取り組む課題 -
**1)** 人間ドックについての文章を読み、次の問いに答えてください。
(a) 筆者が毎年の人間ドックを受け始めたのは何歳の時ですか。
(b) 今年4月の人間ドックで、検便の結果はどうでしたか。
(c) 大腸の内視鏡検査で見つかったポリープはいくつで、その検査結果はどうでしたか。
**2)** 人間ドックについての文章から、「今年8月に80歳になる私は、」から「りません。今回が初めてです。」までの部分を、両端を含めて一字一句変えずに書き写してください。
**3)** 人間ドックについての文章で、筆者が精密検査を受けた癌として名前が挙がっているものをすべて書き出してください。

母の死後、葬式など一段落すると、母の妹二人と私と二人の妹のことが心配になってきた。母の癌体質を継いでいるのではないかと心配になってきた。医者も癌体質を継いでいるとは断言できないが、母の妹より、母の実子の私と私の妹二人のほうが母の癌体質を継ぐ可能性が高いと言ったのだ。私は家も建てたばかりだし、貧乏から脱出して経済的に少しはゆとりが出たばかり。私も癌体質を継いで、母親のように癌をいくつも患い、その治療のために再び貧乏になるのではないかと、今思えば極端に恐れていたような気もする。癌の早期発見、早期治療すれば早く治せる。そのためこれから毎年一年に一回人間ドックに入り、検査してもらう。治療費のために癌保険に入ることも決めた。こうして私が40歳の時からこの年まで40年間一年に一回人間ドックに入って検査を受けてきた。一回も検査をかかしたことはなかった。40代、50代の時は、若い世代の癌の悪化の速度が速い、私は医者に少しでも気になるところは、遠慮なく精密検査にまわしてくれと頼んだ。そのため胃癌、大腸癌、肺癌、等々ずいぶん精密検査をした。そのうち年数が経つと、母の二人の妹が病気で亡くなった。但し癌ではなかった。私が70代に入ると、妹二人は60代、でも癌にはならない。どうやら母の癌体質は継いでないようだと安堵した。
今年8月に80歳になる私は、4月に一日人間ドックに入った。検査の結果、検便に陽性反応が出た。大腸の内視鏡検査が進められた。二つのポリープ発見、入院せず削除した。ポリープの検査結果は良性であった。80歳で癌がなければ、もう癌の心配はないでしょう。癌ができたとしても加齢による癌で体質ではないと完全に決断した。毎年一年一回の人間ドックのほかに、癌にかからないように、またかかっても軽く済むようにと次の二つのことを30年以上続けてきました。今までこのことを他人に話したことありません。今回が初めてです。

[データ記録]

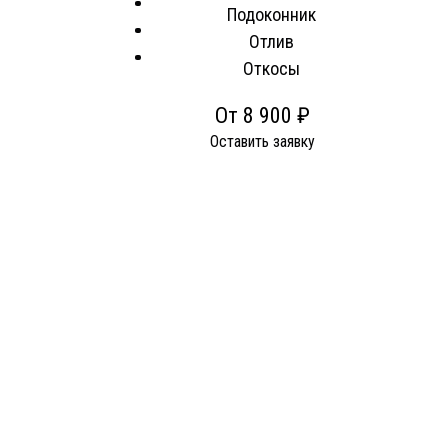
Подоконник
Отлив
Откосы
От 8 900 ₽
Оставить заявку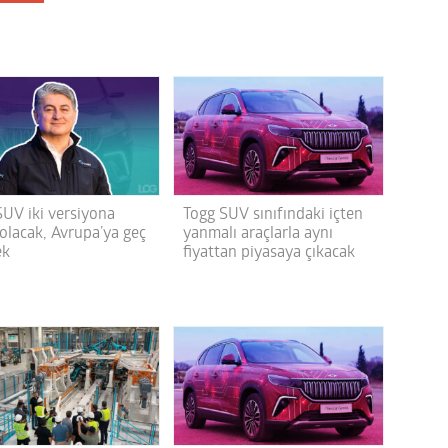
SUV iki versiyona
Togg SUV sınıfındaki içten
 olacak, Avrupa’ya geç
yanmalı araçlarla aynı
ek
fiyattan piyasaya çıkacak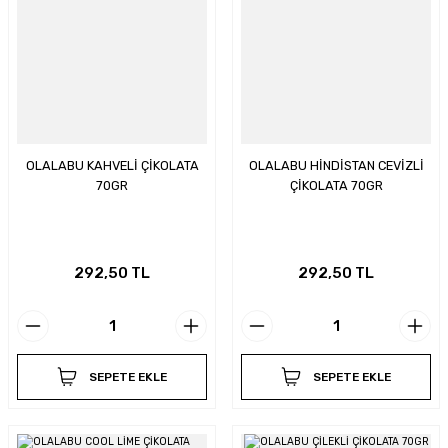
OLALABU KAHVELİ ÇİKOLATA
OLALABU HİNDİSTAN CEVİZLİ
70GR
ÇİKOLATA 70GR
292,50 TL
292,50 TL
SEPETE EKLE
SEPETE EKLE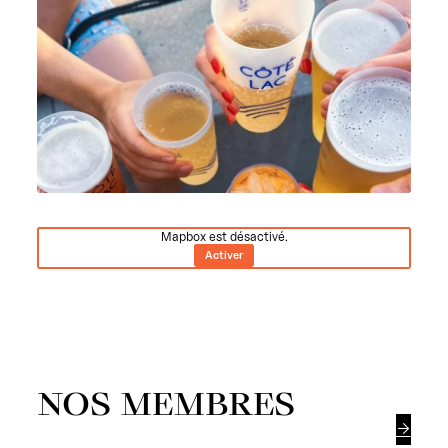
Mapbox est désactivé.
Activer
NOS MEMBRES
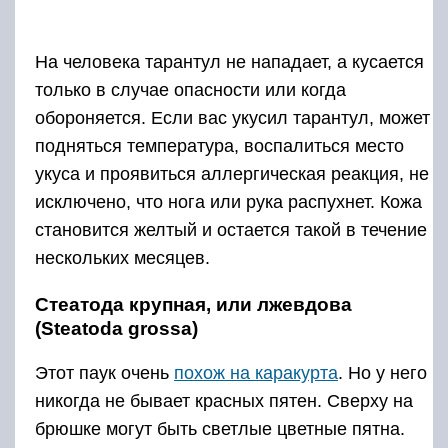
На человека тарантул не нападает, а кусается
только в случае опасности или когда
обороняется. Если вас укусил тарантул, может
подняться температура, воспалиться место
укуса и проявиться аллергическая реакция, не
исключено, что нога или рука распухнет. Кожа
становится желтый и остается такой в течение
нескольких месяцев.
Стеатода крупная, или лжевдова
(Steatoda grossa)
Этот паук очень
похож на каракурта
. Но у него
никогда не бывает красных пятен. Сверху на
брюшке могут быть светлые цветные пятна.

解答一覧 -
**1)**
(a) 40歳の時です。
(b) 陽性反応が出ました。
(c) ポリープは二つ見つかり、検査結果は良性でした。

**2)**
今年8月に80歳になる私は、4月に一日人間ドックに入った。検査の結果、検便に陽性反応が出た。大腸の内視鏡検査が進められた。二つのポリープ発見、入院せず削除した。ポリープの検査結果は良性であった。80歳で癌がなければ、もう癌の心配はないでしょう。癌ができたとしても加齢による癌で体質ではないと完全に決断した。毎年一年一回の人間ドックのほかに、癌にかからないように、またかかっても軽く済むようにと次の二つのことを30年以上続けてきました。今までこのことを他人に話したことありません。今回が初めてです。

**3)** 胃癌、大腸癌、肺癌の三つです。